The news source reports that many expatriates believe Taiwanese banks are making it too difficult for them to take advantage of financial services. Restrictions on international usage of locally issued debit cards and a lack of online fund transfers are among the problems expatriates face when banking in Taiwan, according to the news source.
Benoit Girardot, a manager at a medical equipment company in Taiwan, told the news outlet that life in Taiwan is generally very convenient for expatriates, but more must be done to address the shortcomings faced by foreign nationals in the financial services sector.

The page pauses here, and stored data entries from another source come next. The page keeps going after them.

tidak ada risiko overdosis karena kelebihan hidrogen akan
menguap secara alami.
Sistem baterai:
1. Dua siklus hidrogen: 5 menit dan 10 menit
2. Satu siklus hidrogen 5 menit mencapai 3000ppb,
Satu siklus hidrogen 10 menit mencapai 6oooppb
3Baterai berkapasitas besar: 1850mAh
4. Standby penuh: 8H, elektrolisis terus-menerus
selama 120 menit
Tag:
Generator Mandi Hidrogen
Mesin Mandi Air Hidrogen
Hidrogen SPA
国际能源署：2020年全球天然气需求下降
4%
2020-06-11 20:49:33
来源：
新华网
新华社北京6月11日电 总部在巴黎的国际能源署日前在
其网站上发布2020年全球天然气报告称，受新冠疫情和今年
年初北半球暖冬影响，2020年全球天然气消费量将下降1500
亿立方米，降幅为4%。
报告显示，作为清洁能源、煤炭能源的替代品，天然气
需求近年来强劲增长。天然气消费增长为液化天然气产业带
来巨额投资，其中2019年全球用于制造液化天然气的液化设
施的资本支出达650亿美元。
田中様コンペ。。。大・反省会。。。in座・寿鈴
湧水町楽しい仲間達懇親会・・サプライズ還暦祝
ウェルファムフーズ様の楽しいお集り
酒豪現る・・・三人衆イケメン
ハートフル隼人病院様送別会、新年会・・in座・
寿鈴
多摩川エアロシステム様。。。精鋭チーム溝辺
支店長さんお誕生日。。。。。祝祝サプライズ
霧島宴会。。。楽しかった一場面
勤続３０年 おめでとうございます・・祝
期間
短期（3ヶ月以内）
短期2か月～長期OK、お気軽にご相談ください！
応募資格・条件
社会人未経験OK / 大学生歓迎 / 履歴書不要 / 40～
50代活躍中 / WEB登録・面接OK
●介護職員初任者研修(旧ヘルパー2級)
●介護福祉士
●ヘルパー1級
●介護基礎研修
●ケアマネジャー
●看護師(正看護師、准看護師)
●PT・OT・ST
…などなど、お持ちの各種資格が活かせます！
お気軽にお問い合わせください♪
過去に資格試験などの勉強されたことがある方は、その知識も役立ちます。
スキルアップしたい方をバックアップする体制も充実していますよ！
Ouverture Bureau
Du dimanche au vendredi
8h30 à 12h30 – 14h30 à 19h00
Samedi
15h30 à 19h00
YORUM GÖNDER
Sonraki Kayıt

Credit card applications are among the most urgent problems facing expatriates living and working in Taiwan. Banks in the region have had free reign to issue loans and other lines of credit to international residents since 2007, resulting in the need for many expatriates to have cosigners for credit cards and restrictions on how and where they can access their money. Even something as simple as applying for a cellphone can often require a cosignatory borrower, making the process difficult for many expatriates.
A series of challenges
Restrictions on personal banking and borrowing are not the only obstacles expatriates face in Taiwan. The news source reported in a separate article that many foreigners struggle to adapt to life in the region due to the lack of bilingual signage and English announcements.

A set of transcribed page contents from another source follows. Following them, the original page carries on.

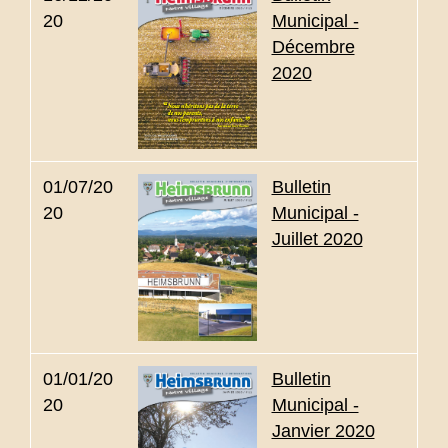
20
Municipal -
Décembre
2020
01/07/20
Bulletin
20
Municipal -
Juillet 2020
01/01/20
Bulletin
20
Municipal -
Janvier 2020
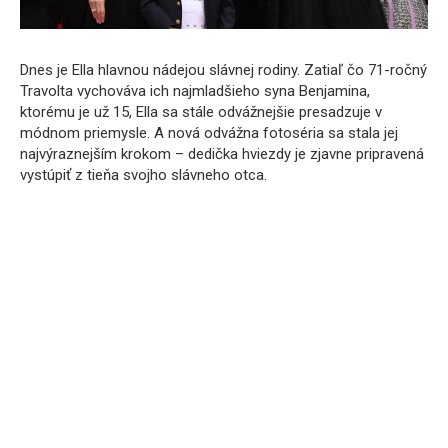
Dnes je Ella hlavnou nádejou slávnej rodiny. Zatiaľ čo 71-ročný
Travolta vychováva ich najmladšieho syna Benjamina,
ktorému je už 15, Ella sa stále odvážnejšie presadzuje v
módnom priemysle. A nová odvážna fotoséria sa stala jej
najvýraznejším krokom – dedička hviezdy je zjavne pripravená
vystúpiť z tieňa svojho slávneho otca.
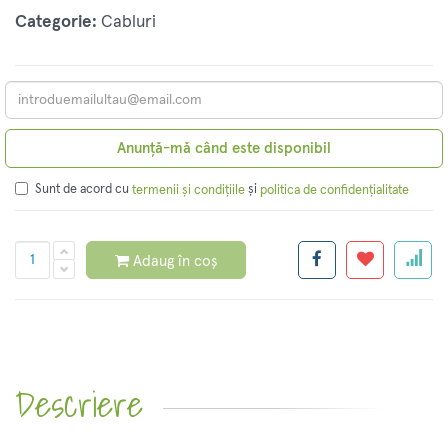
Categorie:
Cabluri
Anunță-mă când este disponibil
Sunt de acord cu
și
termenii și condițiile
politica de confidențialitate
Adaug în coș
Descriere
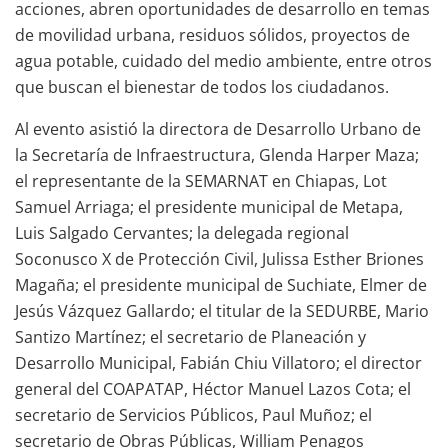
acciones, abren oportunidades de desarrollo en temas
de movilidad urbana, residuos sólidos, proyectos de
agua potable, cuidado del medio ambiente, entre otros
que buscan el bienestar de todos los ciudadanos.
Al evento asistió la directora de Desarrollo Urbano de
la Secretaría de Infraestructura, Glenda Harper Maza;
el representante de la SEMARNAT en Chiapas, Lot
Samuel Arriaga; el presidente municipal de Metapa,
Luis Salgado Cervantes; la delegada regional
Soconusco X de Protección Civil, Julissa Esther Briones
Magaña; el presidente municipal de Suchiate, Elmer de
Jesús Vázquez Gallardo; el titular de la SEDURBE, Mario
Santizo Martínez; el secretario de Planeación y
Desarrollo Municipal, Fabián Chiu Villatoro; el director
general del COAPATAP, Héctor Manuel Lazos Cota; el
secretario de Servicios Públicos, Paul Muñoz; el
secretario de Obras Públicas, William Penagos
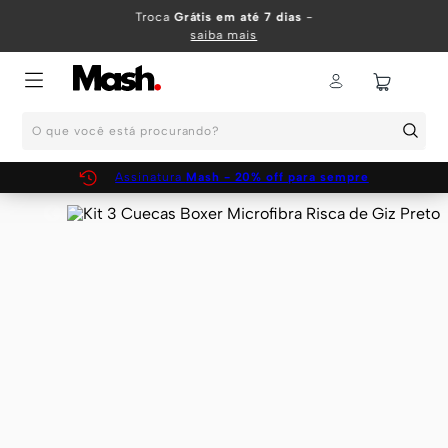
TERMOS MAIS BUSCADOS
Troca
Grátis em até 7 dias
-
saiba mais
1
º
KIT
2
º
INFANTIL
O que você está procurando?
3
º
BOXER
4
º
KITS
Assinatura
Mash - 20% off para sempre
5
º
SUNGA
6
º
CUECA
7
º
MEIA
8
º
KIT CUECA
9
º
KIT CUECAS
10
º
KIT CUECA BOXER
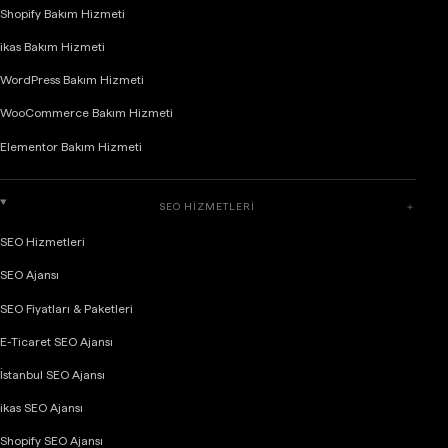
Shopify Bakım Hizmeti
ikas Bakım Hizmeti
WordPress Bakım Hizmeti
WooCommerce Bakım Hizmeti
Elementor Bakım Hizmeti
SEO HIZMETLERI
＋
SEO Hizmetleri
SEO Ajansı
SEO Fiyatları & Paketleri
E-Ticaret SEO Ajansı
İstanbul SEO Ajansı
ikas SEO Ajansı
Shopify SEO Ajansı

Paul Groff, an American who teaches English in Taiwan, said that there is no English-language website with crucial information for foreign nationals. As a result, he has resorted to disposing of his household waste illegally in the past, as the specific rules and regulations concerning refuse collection have been too difficult for a non-native speaker to interpret. Furthermore, most of the road signs in major cities are in Mandarin, which can result in confusion for expatriate motorists.
However, despite these challenges, Taiwan is likely to remain a popular choice for foreign nationals from around the world. Affordable property such as furnished extended stay units and serviced apartments make the region attractive to immigrants seeking a new life in Southeast Asia.